At the hospital, my voice will break when I’m checking in. My legs will wobble as I climb onto the bed of the machine. I will hold back my tears in order to lie still. And all the mindfulness and medication in the world will not prevent me from obsessing over the possible outcomes every waking moment until my oncologist has the time to go over the report with me, at which point I will, in the best-case scenario, breathe a sigh of relief and go on with my life for a few months before the cycle begins anew.
It’s a hard way to live. The catchy little portmanteau of “scanxiety” hardly seems to capture the existential dread of regular testing for a deadly disease. And like any patient, I gratefully welcome studies that seek to lessen this particularly excruciating experience. But no lung cancer study I’ve read has convinced me that I would be better off without surveillance scans.
Maybe it’s because no study has ever been done on a population with my exact characteristics—not just generic staging but specific TNM classification and treatment modalities, cancer type including biomarkers, age, gender, diagnostic, and treatment timeline including medications and dosage, composition of cancer care team, surveillance protocols, socio-economic factors, etc. ad infinitum.
Even if that study did exist, I’m not sure it would be enough to counter the fact that almost every lung cancer article I’ve ever read begins with some version of the following statements:
- Lung cancer is the leading cause of cancer death worldwide.
- While there have been many advancements in treatments in recent years, survival rates remain low.
- Even when treated with curative intent, recurrence rates are high.
Simply put, my scans are not the cause of my anxiety. I am anxious because I have a disease that kills most people who get it, even people like myself who have potentially been “cured.”
The alternative to my scanxiety, therefore, isn’t no anxiety—it’s anxiety all the time.
Every day that my fatigue is a little worse than usual. Every time that I forget a word or miss a step. Headache? Chest pain? Night sweats? Is this just part of life, part of aging, part of treatment? Or are those mutated cells growing again, multiplying unseen and unfelt?
I can’t tell the difference, and while I’m open to being corrected, I don’t believe even the most experienced oncologist can, either. At least, not without a scan.
So a study that finds no overall survival benefit to scans doesn’t tell me that scans may be unnecessary—it tells me that the medical system still hasn’t figured out how to use imaging to improve prognosis for even the earliest stages of lung cancer. It makes me wonder whether scans are being read properly and acted upon in a timely manner, or if it is a part of a self-perpetuating cycle where poor outcomes for recurrence means fewer resources for these patients. It reminds me that while so much work has been done by some of the most dedicated and brilliant scientists and healthcare professionals, there is still so much more to do.

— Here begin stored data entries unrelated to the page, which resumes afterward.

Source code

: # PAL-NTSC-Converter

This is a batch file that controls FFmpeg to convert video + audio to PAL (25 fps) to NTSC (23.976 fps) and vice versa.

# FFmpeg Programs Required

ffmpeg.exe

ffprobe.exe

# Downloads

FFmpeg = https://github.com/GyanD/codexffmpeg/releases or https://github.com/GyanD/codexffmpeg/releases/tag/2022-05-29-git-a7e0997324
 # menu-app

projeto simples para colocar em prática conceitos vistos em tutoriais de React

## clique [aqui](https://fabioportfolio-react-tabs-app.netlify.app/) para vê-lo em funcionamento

In the meantime, all patients can do is try to make the best decisions we can with the information available. And for me, scanxiety is the price I’m willing to pay in order to have intervals of relative peace of mind, not only for myself but for the people who care about me.
Overall survival may be an important clinical measure, but it’s not the only thing that matters. Even if regularly scheduled scans don’t help me live any longer, they do help me live better.